Winter can be tough on skin. Cold temperatures, low humidity and dry indoor heating combine to rob the skin of moisture, leaving it dry and flaky, said Sarah Myers, M.D., dermatologist at Duke University Medical Center, who offers the following tips for winter skin care.

— Shorten baths or showers — Long, hot baths can eventually strip the skin of lipids, or moisturizing fats. Frequent long showers or baths do not add moisture but take away protection.

— Use moisturizer — Choose soap or cleanser with oils and emollients. After bathing, pat dry, then replenish with an overall body moisturizer. Oils can also be added to bath water, which can penetrate and nourish the skin. But they can also make the tub slippery, so be especially careful getting out.

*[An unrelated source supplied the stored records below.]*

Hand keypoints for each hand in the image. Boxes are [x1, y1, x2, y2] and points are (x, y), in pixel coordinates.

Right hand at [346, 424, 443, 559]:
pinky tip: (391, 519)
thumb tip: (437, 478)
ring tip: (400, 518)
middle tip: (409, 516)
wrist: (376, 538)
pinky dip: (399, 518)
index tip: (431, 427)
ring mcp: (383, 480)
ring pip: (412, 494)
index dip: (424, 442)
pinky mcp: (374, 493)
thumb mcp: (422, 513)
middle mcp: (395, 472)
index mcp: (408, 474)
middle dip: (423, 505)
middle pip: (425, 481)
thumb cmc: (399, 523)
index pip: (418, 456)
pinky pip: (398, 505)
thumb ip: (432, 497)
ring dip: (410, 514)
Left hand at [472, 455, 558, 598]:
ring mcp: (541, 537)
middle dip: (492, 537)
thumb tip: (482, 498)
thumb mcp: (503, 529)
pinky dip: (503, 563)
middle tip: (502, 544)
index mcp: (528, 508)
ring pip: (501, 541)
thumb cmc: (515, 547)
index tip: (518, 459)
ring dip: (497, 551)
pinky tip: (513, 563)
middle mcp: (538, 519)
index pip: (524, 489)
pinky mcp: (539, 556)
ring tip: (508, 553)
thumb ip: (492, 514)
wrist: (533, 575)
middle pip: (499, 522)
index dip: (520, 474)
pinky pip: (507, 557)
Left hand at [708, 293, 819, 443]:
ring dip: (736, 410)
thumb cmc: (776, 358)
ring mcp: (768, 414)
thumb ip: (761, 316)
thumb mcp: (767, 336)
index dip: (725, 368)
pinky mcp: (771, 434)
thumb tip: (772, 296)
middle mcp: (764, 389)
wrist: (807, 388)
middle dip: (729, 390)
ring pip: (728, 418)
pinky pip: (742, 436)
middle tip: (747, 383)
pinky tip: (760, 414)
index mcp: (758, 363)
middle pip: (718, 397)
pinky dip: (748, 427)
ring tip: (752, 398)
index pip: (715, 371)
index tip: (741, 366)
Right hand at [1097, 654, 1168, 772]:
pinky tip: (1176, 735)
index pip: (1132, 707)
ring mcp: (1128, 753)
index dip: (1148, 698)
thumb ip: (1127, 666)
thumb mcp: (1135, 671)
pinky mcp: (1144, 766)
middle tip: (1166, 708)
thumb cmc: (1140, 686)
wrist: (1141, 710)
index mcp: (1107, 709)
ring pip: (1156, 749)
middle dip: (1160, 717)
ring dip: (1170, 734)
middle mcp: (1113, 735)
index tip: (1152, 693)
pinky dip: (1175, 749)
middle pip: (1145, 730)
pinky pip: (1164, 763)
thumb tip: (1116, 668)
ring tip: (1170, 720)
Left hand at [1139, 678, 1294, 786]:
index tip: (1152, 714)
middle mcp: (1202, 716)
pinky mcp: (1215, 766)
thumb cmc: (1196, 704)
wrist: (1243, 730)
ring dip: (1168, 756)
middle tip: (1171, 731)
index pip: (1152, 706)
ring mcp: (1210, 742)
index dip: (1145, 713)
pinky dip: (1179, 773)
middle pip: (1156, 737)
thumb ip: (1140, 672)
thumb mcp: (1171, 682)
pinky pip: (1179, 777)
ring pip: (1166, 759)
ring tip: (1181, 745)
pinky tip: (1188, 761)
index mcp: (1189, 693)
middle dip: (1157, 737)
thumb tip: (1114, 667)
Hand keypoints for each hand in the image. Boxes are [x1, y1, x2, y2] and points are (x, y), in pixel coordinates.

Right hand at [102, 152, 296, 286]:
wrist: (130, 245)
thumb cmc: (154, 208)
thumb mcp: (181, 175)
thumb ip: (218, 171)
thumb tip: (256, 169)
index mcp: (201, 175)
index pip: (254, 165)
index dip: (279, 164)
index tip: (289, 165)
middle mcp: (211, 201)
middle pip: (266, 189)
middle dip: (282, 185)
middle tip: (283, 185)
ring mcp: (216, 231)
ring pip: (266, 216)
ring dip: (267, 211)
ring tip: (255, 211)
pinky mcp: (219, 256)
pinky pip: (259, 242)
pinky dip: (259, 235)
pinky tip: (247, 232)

— Apply toners and astringents sparingly – These are liquids used after cleaning, just before applying a moisturizer. Because they are typically alcohol-based, they can dry the skin. Look for products with low alcohol content.

— Don’t forget the sunscreen – Many products are a combination of sunscreen and moisturizer. Usually the recommended products have an SPF of 15. Most people are in and out during the day, and casual sun exposure adds up. This is one of the best daily products people can use.

— Rejuvenate skin – Many people use topical night creams and other cosmetic products containing retinoids. These can help reduce facial lines, wrinkles and age spots. Look for products containing mineral oil or other moisturizing agents. Products containing higher levels of these ingredients are available only by prescription.

— Control environmental factors – Humidifying the environment can help replenish moisture. Consider a humidifier in your bedroom at night, when you’re spending most of your time there. Reduce exposure to cigar and cigarette smoke, which can speed the skin’s aging process.

— Stimulate and exfoliate – Rubbing the skin’s surface daily with a scrub or washcloth stimulates the skin and removes dead cells, which can clog the pores. However, the process can strip some of the lipids that are integral to keeping your skin moist, especially during the winter, if overdone.